The minister said: "NIAC has advised ideally that there would be a six-month gap between this new booster and the last one, but it could be four months where that is appropriate.

"So we'll be looking to put that in place now, very quickly with HSE."

In a later statement, Mr Donnelly also confirmed that he had asked health officials to consider who else might need another booster dose.

"Covid-19 vaccines have achieved extraordinary success in preventing severe disease, hospitalisation and death. These vaccines continue to have a very good safety profile with hundreds of millions of doses administrated globally," he said.

"Those who are unvaccinated or incompletely vaccinated continue to be disproportionately affected and account for approximately a third of hospitalisations for Covid-19.

"As such, I urge anyone for whom an additional dose of vaccine has been recommended, or anyone yet to receive their primary course or booster vaccine do so as soon as possible.

"I have asked the NIAC to continue to actively examine the evidence regarding the likely benefit of a second booster to other groups, vaccine choice and interval, in order to make further recommendations in this regard."

NIAC has said that only around 20.5% of children aged 5-11 years have completd their primary Covid-19 vaccination course.

It said that this may be in part because of the high rates of infection in this age group.

It has urged that these children should complete their primary vaccination course.

The Covid-19 vaccination uptake of other eligible population groups is: 18 years plus, over 95% fully vaccinated; 12-17 years, 77% are fully vaccinated.

NIAC has said that efforts to increase primary and first booster vaccination uptake should remain a public health priority.

It has submitted a medium-term strategy to the Government to deal with Covid-19.

It says the "best case" scenario is significantly less severe future variants and protection against severe disease is maintained, without the need for periodic boosting or significant alterations to current vaccines.

The worst case scenario is the emergence of a more virulent and highly transmissible variant, with less effective vaccines and or rapid waning immunity against severe disease.

NIAC said "it would be prudent to have contingency plans in place to facilitate rapid roll out of booster vaccination for the general population".

Meanwhile, Chief Medical Officer Dr Tony Holohan has agreed to brief members of the Oireachtas Health Committee tomorrow on the current policy around Covid-19.

The meeting will be at 10am.

Sinn Féin's health spokesperson, David Cullinane TD, said that this was important to get an understanding of the public health recommendations and advice given to Government.

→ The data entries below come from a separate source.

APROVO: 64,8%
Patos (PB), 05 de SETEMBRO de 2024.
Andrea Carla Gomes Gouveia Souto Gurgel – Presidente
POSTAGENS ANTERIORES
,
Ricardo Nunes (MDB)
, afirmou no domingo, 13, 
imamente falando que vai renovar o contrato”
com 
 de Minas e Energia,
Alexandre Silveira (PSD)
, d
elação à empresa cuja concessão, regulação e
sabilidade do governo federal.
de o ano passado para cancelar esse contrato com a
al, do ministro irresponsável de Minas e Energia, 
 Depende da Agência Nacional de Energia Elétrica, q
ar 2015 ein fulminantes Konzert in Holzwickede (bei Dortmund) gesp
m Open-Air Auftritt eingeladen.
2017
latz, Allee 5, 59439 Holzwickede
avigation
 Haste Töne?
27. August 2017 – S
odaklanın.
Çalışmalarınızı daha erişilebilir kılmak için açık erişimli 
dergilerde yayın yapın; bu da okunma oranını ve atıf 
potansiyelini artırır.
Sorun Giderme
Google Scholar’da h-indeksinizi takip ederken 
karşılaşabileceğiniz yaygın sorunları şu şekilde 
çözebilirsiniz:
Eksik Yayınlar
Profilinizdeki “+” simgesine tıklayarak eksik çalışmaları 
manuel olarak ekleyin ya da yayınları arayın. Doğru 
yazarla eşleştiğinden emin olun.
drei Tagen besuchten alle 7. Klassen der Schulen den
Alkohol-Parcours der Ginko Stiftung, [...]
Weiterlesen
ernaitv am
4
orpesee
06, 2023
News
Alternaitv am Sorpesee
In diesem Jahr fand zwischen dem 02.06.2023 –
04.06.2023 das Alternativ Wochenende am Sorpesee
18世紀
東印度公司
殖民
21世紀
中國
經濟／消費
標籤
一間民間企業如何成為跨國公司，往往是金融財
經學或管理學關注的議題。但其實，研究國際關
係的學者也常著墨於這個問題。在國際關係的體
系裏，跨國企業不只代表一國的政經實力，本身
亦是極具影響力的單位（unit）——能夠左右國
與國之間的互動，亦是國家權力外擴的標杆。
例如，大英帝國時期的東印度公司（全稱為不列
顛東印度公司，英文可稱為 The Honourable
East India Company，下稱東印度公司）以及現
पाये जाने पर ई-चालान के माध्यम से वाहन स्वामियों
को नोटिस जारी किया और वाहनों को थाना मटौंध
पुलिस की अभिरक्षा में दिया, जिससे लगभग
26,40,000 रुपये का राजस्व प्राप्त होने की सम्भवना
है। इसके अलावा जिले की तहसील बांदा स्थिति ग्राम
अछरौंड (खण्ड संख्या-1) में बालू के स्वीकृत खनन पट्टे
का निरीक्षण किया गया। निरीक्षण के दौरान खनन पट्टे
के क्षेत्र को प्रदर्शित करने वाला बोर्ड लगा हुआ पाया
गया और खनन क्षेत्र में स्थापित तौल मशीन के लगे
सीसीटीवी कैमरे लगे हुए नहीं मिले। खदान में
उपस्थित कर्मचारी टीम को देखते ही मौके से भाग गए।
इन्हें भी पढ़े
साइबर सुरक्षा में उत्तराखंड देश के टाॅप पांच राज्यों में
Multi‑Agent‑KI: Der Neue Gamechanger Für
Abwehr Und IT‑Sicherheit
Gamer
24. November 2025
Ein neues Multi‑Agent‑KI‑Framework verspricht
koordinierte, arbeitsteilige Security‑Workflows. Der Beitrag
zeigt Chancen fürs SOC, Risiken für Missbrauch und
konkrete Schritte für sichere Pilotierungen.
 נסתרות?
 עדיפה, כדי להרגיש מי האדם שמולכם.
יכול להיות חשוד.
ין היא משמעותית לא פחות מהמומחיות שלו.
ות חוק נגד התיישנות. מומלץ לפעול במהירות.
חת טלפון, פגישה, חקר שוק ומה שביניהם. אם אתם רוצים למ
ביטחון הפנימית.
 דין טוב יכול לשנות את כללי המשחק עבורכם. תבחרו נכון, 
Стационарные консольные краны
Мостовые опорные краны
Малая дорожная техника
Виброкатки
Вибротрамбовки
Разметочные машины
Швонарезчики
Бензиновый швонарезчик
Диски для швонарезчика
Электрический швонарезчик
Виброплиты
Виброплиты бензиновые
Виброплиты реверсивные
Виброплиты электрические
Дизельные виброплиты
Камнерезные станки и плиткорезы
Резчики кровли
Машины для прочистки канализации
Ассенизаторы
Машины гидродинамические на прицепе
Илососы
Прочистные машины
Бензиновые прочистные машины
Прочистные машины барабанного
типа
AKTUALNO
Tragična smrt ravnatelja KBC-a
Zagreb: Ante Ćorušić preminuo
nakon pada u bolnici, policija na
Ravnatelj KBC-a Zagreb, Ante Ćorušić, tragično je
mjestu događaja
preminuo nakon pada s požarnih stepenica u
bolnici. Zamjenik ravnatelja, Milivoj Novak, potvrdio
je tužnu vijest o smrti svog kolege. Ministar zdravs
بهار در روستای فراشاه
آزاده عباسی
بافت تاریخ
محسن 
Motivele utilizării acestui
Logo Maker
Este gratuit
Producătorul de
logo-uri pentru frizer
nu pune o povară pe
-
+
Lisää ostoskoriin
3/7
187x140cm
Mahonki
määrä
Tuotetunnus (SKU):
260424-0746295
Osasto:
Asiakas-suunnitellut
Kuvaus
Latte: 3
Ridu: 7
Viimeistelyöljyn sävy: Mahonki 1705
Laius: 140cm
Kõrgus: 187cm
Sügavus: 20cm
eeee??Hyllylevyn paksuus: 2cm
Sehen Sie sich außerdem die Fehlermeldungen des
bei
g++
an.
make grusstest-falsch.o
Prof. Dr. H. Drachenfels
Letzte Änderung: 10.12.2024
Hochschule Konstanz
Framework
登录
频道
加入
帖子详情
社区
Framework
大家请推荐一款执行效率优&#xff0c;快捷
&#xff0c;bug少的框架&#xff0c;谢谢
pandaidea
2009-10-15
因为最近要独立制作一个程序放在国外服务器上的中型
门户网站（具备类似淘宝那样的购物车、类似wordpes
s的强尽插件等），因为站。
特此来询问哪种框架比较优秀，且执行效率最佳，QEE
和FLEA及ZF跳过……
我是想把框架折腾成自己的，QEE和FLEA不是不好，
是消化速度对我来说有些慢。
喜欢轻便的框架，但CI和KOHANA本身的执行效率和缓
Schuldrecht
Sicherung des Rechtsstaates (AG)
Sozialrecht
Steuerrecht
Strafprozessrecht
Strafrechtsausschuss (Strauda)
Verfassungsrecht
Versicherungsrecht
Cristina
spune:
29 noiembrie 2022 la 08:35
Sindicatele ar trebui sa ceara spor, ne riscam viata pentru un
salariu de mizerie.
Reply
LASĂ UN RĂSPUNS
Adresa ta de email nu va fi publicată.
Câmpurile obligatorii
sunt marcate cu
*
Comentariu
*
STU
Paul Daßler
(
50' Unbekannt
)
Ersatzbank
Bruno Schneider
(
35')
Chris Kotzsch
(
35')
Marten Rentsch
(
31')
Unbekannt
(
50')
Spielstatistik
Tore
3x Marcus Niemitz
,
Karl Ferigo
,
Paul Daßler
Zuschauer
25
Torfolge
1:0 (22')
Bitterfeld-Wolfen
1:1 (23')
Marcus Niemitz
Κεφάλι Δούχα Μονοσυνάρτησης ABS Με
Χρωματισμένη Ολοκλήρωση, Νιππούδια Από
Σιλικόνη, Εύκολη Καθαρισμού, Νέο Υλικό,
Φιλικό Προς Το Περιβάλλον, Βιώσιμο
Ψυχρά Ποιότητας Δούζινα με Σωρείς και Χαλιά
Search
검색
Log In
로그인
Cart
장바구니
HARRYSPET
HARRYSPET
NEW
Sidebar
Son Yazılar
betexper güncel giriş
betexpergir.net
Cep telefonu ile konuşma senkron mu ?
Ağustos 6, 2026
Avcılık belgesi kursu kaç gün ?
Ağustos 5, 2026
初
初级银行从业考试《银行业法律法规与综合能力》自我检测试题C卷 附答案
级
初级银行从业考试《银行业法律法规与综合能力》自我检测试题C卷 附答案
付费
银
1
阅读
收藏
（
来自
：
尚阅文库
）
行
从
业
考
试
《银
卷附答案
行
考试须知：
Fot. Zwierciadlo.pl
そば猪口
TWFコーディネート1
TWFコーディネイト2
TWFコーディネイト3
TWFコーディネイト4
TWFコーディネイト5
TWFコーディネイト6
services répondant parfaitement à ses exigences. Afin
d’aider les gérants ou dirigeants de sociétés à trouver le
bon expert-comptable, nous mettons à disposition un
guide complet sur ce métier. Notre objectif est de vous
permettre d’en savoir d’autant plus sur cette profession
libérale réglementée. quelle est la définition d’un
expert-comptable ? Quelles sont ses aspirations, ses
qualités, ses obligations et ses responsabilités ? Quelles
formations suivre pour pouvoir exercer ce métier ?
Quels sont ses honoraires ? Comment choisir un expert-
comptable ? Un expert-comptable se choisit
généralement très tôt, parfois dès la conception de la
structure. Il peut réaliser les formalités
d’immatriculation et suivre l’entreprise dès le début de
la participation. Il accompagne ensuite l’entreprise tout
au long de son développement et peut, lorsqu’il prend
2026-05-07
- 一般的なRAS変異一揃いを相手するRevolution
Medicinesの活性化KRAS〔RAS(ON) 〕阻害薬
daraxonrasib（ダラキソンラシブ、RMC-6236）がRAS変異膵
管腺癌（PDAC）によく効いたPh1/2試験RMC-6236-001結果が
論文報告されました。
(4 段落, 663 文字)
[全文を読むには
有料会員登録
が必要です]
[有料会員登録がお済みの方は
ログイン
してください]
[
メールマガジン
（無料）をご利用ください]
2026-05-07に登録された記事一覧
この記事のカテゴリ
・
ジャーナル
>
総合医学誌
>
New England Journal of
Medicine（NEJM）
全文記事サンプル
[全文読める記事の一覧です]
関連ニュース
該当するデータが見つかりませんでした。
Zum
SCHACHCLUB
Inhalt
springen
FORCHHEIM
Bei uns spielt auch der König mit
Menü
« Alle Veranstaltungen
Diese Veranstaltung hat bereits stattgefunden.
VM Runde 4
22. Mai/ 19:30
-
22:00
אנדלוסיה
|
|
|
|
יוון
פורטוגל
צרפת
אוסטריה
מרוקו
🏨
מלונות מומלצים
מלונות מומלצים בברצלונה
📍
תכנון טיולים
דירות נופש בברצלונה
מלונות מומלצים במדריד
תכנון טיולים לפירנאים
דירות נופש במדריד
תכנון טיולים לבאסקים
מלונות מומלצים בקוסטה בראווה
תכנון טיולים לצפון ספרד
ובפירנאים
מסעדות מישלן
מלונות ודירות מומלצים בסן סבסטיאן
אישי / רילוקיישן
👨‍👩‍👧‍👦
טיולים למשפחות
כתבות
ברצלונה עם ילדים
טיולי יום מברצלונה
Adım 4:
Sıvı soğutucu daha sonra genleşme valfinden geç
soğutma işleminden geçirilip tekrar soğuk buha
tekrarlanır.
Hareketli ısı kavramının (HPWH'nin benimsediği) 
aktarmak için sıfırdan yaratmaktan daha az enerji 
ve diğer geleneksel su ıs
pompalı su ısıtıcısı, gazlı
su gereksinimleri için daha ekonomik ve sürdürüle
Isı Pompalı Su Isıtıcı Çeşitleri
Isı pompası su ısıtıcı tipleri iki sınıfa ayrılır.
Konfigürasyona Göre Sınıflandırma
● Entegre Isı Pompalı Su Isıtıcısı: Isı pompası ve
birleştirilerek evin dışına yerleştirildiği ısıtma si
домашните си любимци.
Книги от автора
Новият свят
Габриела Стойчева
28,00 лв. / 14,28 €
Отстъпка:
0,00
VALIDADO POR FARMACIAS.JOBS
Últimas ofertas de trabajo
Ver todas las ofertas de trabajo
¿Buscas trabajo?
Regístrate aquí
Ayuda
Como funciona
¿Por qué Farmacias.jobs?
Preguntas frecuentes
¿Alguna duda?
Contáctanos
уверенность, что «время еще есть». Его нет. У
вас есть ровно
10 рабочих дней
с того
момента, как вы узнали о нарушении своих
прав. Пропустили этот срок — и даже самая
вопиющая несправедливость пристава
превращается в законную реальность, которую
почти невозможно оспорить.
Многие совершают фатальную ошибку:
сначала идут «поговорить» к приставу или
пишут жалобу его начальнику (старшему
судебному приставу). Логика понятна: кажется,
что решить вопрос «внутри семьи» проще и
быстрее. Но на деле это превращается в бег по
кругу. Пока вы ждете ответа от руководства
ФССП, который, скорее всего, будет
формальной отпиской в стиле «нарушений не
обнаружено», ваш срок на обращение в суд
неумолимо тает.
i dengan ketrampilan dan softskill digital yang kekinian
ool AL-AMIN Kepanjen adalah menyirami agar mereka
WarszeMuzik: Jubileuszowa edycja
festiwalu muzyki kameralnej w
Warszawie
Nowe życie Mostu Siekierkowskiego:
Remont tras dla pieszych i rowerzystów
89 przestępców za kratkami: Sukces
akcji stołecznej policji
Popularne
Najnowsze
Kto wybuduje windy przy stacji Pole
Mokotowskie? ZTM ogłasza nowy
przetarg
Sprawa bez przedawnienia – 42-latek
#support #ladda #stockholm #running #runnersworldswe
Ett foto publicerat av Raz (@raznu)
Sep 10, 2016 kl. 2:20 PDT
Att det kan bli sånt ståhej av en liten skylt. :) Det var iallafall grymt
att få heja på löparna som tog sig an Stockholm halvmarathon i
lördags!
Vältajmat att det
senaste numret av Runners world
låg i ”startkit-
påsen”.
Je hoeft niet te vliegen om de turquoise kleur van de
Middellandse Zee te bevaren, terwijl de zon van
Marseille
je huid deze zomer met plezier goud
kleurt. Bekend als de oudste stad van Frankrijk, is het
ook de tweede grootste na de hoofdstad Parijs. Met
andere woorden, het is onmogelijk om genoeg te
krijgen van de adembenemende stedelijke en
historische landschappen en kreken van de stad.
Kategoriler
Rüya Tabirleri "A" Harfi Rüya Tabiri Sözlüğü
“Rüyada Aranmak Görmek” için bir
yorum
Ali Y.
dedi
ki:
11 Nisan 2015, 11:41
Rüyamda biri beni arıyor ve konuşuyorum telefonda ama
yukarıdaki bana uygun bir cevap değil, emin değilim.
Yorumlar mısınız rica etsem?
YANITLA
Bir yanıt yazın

Mater services under 'extreme pressure'

Elsewhere, the Mater Hospital in Dublin has appealed to the public to avoid its emergency department because of pressure on services caused by Covid -19.

It said: "Hospital services are under extreme pressure due to a combination of large numbers of people contracting Covid, high numbers of presentations at the ED and high levels of staff absences due to Covid-19.

"Patients who are presenting at our ED with non-urgent conditions are unfortunately experiencing lengthy waiting times to be seen.

"Where possible, the Mater advises patients with non-emergency conditions to seek assistance from other parts of the health service such as minor injury units or their GP."

It said that any patient needing emergency care would still be seen at the hospital.

Meanwhile, the Department of Health has been notified of 4,076 PCR-confirmed cases of Covid-19, and 4,278 people have registered a positive antigen test through the HSE portal.

In a statement, it said that there are currently 1,333 patients with the virus being treated in hospital, 58 of whom are in intensive care.